Consignes>
[a] D'après l'extrait, par quoi le fonctionnement capitaliste serait-il dominé ?
[b] Restituez tel quel le passage de l'extrait qui va de « 5) La quête » à « auquel on croit. ».
[c] Relevez tous les noms que l'extrait introduit par l'article défini « le », sans élision.

Extrait source>
══════════════════════════════
5) La quête de sens : fondement d’un nouveau contrat social ?
Autre grief soulevé par le mouvement, le système qui serait devenu absurde. Dominé par le culte de la performance et de la concurrence à outrance, le fonctionnement capitaliste ne tournerait plus rond. Selon Emmanuelle Duez, « nous sommes dans un changement magistral de société »⁹. En effet, beaucoup de manifestants ont mentionné leur enthousiasme à venir se retrouver pour défendre une cause commune. Que l’on adhère ou non au projet des Gilets jaunes, l’élan populaire en dit long sur le besoin de sens et l’envie profonde de s’engager dans un but auquel on croit.
══════════════════════════════
Matériel fourni>
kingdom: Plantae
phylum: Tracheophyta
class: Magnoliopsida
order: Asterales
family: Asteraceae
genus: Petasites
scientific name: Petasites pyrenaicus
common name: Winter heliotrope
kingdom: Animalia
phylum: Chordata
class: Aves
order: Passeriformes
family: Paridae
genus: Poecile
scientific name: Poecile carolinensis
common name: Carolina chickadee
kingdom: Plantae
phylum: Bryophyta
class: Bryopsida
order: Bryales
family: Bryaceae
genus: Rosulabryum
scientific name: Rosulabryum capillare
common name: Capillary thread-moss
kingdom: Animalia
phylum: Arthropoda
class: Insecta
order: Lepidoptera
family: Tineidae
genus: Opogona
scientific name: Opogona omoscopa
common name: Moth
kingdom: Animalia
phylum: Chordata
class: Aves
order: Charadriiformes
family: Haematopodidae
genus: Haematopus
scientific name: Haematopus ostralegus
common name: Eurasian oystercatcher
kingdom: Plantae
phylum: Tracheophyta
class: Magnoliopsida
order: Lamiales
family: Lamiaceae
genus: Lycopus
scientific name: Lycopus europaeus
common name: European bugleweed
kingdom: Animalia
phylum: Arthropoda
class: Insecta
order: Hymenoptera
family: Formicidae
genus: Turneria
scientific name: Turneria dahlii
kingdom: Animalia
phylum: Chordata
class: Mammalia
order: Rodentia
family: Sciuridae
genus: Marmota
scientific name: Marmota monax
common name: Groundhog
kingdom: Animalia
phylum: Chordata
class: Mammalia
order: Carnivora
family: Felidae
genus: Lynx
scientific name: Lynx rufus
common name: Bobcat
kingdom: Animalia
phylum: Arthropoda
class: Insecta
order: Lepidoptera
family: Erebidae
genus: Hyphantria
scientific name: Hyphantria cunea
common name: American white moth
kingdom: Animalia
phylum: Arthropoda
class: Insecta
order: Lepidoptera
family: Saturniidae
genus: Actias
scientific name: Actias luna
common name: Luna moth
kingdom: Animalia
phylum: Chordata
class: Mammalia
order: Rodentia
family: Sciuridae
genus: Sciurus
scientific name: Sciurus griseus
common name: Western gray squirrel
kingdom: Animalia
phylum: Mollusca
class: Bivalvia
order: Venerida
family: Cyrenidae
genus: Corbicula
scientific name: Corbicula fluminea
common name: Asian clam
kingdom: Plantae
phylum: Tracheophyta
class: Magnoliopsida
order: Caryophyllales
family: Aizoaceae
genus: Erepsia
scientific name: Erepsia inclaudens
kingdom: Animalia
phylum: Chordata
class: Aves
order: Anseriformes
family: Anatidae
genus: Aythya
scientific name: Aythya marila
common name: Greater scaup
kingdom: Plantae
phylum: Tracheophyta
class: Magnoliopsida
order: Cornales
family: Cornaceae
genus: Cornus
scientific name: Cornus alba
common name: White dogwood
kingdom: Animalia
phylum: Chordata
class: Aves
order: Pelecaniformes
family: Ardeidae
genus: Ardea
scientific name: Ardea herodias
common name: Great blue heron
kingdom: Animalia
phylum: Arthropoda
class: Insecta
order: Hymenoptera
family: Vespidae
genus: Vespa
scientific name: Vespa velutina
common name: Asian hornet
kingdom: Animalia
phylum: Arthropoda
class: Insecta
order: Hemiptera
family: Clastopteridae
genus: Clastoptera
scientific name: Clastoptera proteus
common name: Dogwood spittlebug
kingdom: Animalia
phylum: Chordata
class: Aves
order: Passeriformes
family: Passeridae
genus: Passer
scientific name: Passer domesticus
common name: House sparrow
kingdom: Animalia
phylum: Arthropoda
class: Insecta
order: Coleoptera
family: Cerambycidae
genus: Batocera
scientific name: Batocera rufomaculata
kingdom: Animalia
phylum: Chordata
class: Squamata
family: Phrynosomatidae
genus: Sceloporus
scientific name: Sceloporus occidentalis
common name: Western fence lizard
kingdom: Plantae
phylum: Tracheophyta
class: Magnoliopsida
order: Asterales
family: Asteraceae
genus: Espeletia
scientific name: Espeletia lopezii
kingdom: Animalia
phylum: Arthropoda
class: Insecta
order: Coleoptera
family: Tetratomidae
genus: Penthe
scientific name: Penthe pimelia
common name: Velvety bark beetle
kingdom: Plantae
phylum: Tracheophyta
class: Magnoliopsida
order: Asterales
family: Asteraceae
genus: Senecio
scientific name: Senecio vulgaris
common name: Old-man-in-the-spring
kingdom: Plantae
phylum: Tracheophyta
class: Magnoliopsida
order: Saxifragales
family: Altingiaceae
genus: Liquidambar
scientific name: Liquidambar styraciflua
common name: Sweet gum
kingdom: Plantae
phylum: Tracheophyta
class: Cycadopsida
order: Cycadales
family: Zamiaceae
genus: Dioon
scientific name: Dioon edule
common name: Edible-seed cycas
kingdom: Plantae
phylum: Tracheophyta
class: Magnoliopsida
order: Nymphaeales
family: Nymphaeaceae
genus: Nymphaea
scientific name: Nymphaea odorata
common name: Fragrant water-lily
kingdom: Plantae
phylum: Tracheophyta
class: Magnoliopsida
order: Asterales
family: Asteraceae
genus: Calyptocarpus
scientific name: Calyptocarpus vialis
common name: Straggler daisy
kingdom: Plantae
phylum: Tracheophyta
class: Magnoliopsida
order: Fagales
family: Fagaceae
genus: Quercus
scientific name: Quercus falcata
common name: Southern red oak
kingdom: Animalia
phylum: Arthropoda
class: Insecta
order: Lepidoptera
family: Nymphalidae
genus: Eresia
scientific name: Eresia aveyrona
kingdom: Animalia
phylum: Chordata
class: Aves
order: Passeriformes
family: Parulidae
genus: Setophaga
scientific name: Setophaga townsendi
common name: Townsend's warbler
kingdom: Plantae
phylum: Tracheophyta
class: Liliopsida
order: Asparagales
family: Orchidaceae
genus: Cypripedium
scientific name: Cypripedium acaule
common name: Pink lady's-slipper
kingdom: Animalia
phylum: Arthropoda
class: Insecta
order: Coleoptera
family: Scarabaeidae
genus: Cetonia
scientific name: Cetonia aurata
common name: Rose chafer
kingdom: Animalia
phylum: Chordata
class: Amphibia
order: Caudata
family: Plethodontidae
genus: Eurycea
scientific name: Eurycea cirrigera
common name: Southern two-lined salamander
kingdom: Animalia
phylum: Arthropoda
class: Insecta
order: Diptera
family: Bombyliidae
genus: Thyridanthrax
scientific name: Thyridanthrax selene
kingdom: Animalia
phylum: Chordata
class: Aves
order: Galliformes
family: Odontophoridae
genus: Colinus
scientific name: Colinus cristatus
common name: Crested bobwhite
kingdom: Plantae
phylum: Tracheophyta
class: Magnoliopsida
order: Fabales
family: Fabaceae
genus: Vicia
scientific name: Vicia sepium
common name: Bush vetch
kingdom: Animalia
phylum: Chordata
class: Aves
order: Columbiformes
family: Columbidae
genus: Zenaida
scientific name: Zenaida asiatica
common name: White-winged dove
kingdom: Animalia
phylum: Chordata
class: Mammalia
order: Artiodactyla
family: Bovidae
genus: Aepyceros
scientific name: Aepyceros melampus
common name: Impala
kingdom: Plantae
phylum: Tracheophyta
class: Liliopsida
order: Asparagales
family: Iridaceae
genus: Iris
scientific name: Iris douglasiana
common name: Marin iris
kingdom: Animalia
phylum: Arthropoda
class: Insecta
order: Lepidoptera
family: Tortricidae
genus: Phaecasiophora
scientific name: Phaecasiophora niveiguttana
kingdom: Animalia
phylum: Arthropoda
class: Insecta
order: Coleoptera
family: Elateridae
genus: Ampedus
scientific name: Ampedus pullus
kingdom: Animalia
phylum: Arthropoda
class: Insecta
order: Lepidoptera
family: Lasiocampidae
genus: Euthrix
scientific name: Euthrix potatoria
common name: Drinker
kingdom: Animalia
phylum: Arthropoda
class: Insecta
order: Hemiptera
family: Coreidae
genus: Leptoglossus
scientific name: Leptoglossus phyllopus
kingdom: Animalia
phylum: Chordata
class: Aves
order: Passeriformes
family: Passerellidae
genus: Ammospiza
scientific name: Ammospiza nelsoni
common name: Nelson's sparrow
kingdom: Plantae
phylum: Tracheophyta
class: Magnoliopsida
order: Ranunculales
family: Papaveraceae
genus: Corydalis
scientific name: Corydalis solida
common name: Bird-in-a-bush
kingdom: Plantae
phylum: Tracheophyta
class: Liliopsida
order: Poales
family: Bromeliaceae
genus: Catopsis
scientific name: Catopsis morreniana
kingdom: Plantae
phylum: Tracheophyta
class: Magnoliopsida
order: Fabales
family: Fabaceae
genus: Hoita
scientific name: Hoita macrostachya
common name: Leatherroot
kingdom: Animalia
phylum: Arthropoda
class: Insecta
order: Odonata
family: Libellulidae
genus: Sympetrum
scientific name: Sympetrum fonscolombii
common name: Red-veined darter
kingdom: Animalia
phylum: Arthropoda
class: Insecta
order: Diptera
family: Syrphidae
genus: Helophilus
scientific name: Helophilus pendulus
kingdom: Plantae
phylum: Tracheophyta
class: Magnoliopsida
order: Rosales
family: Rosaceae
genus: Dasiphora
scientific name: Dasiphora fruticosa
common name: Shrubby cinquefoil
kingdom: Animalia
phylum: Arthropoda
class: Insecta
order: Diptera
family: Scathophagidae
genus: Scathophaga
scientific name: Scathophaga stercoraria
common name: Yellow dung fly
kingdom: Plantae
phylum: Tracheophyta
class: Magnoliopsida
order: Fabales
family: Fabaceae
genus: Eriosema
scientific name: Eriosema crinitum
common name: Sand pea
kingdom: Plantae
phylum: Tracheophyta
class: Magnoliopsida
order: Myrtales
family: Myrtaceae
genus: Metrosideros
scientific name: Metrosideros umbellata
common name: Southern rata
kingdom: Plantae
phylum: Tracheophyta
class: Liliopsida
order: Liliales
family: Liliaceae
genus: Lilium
══════════════════════════════
Réponses fournies>
[a] Par le culte de la performance et de la concurrence à outrance.

[b]
5) La quête de sens : fondement d’un nouveau contrat social ?
Autre grief soulevé par le mouvement, le système qui serait devenu absurde. Dominé par le culte de la performance et de la concurrence à outrance, le fonctionnement capitaliste ne tournerait plus rond. Selon Emmanuelle Duez, « nous sommes dans un changement magistral de société »⁹. En effet, beaucoup de manifestants ont mentionné leur enthousiasme à venir se retrouver pour défendre une cause commune. Que l’on adhère ou non au projet des Gilets jaunes, l’élan populaire en dit long sur le besoin de sens et l’envie profonde de s’engager dans un but auquel on croit.

[c] mouvement, système, culte, fonctionnement, besoin